I’ve just put six brand new Set 10 Phonics With Feeling printable decodable readers into the Spelfabet website shop. Like all these books, they cost 40c per print to make 5 copies, or 20c per print to make 30 copies. You provide the paper/card, printer and assembly time, which of course adds to the real cost, but if you’re short of funds, these are a very affordable way to boost your library of decodable text.
The Set 10 books target ways to spell the following sounds:
- /or/ as in ‘August’, ‘caught’, ‘thought’, ‘walk’, ‘warm’, ‘board’, ‘poor’, ‘for’, ‘more’, ‘four’, ‘saw’ and ‘all’, in a story about a girl called Audrey learning to be herself.

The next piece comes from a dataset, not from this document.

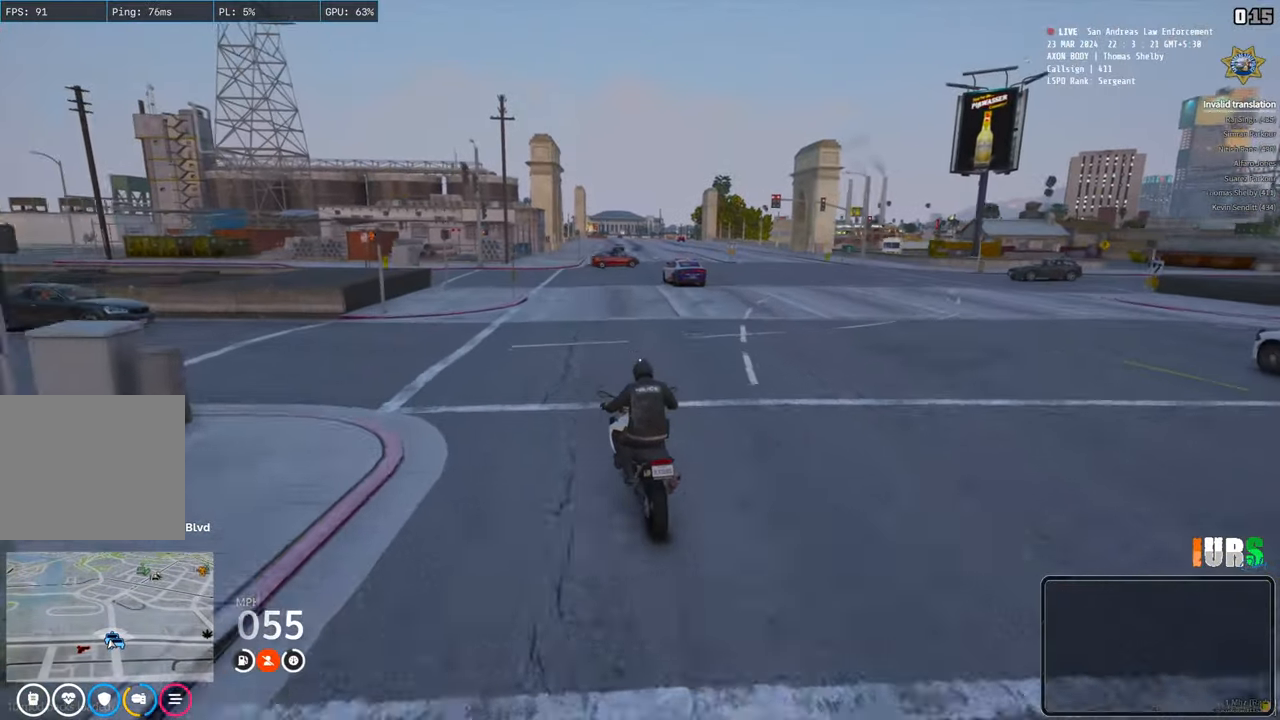
{"keys": ["d", "s"], "events": [[283, "s", "down"], [500, "d", "down"]]}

- /er/ as in ‘her’, ‘turn’, ‘first’, ‘learn’, ‘work’ and ‘journey’, in a story about a girl called Kirsty who teaches her mum and brother about earthworms.
- The unstressed vowel spelt ‘r’, as in ‘our’, ‘fire’ and ‘pure’ (in Australian and UK English, pronounced /r/ in US and some other Englishes), in a story about a boy called Albie who longs to find a blue flower he sees in a dream.
- /o/ as in ‘was’, ‘fault’, ‘cough’ and ‘hot’, in a story about a boy called Walter who learns from an encounter with a wasp on a yacht that he’s not afraid of water.
- /u/ as in ‘brother’, ‘cousin’, ‘blood’ and ‘fun’, in a story about a boy called Douglas who has some cousins who are well-behaved, and some who get up to mischief.
- /i/ as in ‘gym’, a book about words with this unusual spelling, and their origins in Ancient Greek.
Like all the Phonics With Feeling books, these books come with printable yes/no quizzes, each with 20 questions. The quizzes are also free to use on Wordwall, you can put some or all the questions into other formats e.g. Kahoot, or use them as a stand up/sit down or heads/tails type trivia quiz in class, once everyone has read the book.
The only difference between the parent/aide version and the teacher/clinician version is how many copies can be printed: 5 of the parent/aide version, 30 of the teacher/clinician version.
We hope these books help children practise the targeted sound-spelling relationships to mastery, that they can relate to the stories, and that they sometimes prompt interesting follow-up discussion of characters’ feelings, like pride, disgust, anger, love, fear, hope, and excitement.